## ASSIGNED TASK
Word for word, print each record, dropping any image it holds.

[Start of Attachment]

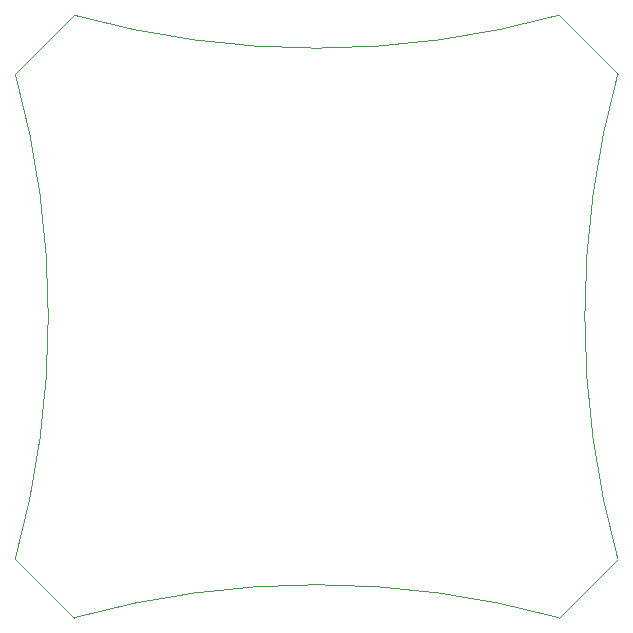
<source format=gm1>
%TF.GenerationSoftware,KiCad,Pcbnew,(5.1.9-0-10_14)*%
%TF.CreationDate,2021-01-25T23:13:15-08:00*%
%TF.ProjectId,flight-computer-2,666c6967-6874-42d6-936f-6d7075746572,rev?*%
%TF.SameCoordinates,PX57bcf00PY58b1140*%
%TF.FileFunction,Profile,NP*%
%FSLAX46Y46*%
G04 Gerber Fmt 4.6, Leading zero omitted, Abs format (unit mm)*
G04 Created by KiCad (PCBNEW (5.1.9-0-10_14)) date 2021-01-25 23:13:15*
%MOMM*%
%LPD*%
G01*
G04 APERTURE LIST*
%TA.AperFunction,Profile*%
%ADD10C,0.050000*%
%TD*%
G04 APERTURE END LIST*
D10*
X0Y5000000D02*
X5000000Y0D01*
X46000000Y0D02*
X51000000Y5000000D01*
X51000000Y46000000D02*
X46000000Y51000000D01*
X5000000Y51000000D02*
X0Y46000000D01*
X46000000Y51000001D02*
G75*
G02*
X5000001Y51000001I-20500000J73999999D01*
G01*
X51000000Y5000001D02*
G75*
G02*
X51000000Y46000000I73999999J20500000D01*
G01*
X5000001Y0D02*
G75*
G02*
X46000000Y0I20500000J-73999999D01*
G01*
X0Y45999999D02*
G75*
G02*
X0Y5000000I-73999999J-20500000D01*
G01*
M02*

</source>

[End of Attachment]

## RESPONSE FOR THIS EXERCISE
<source format=gm1>
%TF.GenerationSoftware,KiCad,Pcbnew,(5.1.9-0-10_14)*%
%TF.CreationDate,2021-01-25T23:13:15-08:00*%
%TF.ProjectId,flight-computer-2,666c6967-6874-42d6-936f-6d7075746572,rev?*%
%TF.SameCoordinates,PX57bcf00PY58b1140*%
%TF.FileFunction,Profile,NP*%
%FSLAX46Y46*%
G04 Gerber Fmt 4.6, Leading zero omitted, Abs format (unit mm)*
G04 Created by KiCad (PCBNEW (5.1.9-0-10_14)) date 2021-01-25 23:13:15*
%MOMM*%
%LPD*%
G01*
G04 APERTURE LIST*
%TA.AperFunction,Profile*%
%ADD10C,0.050000*%
%TD*%
G04 APERTURE END LIST*
D10*
X0Y5000000D02*
X5000000Y0D01*
X46000000Y0D02*
X51000000Y5000000D01*
X51000000Y46000000D02*
X46000000Y51000000D01*
X5000000Y51000000D02*
X0Y46000000D01*
X46000000Y51000001D02*
G75*
G02*
X5000001Y51000001I-20500000J73999999D01*
G01*
X51000000Y5000001D02*
G75*
G02*
X51000000Y46000000I73999999J20500000D01*
G01*
X5000001Y0D02*
G75*
G02*
X46000000Y0I20500000J-73999999D01*
G01*
X0Y45999999D02*
G75*
G02*
X0Y5000000I-73999999J-20500000D01*
G01*
M02*

</source>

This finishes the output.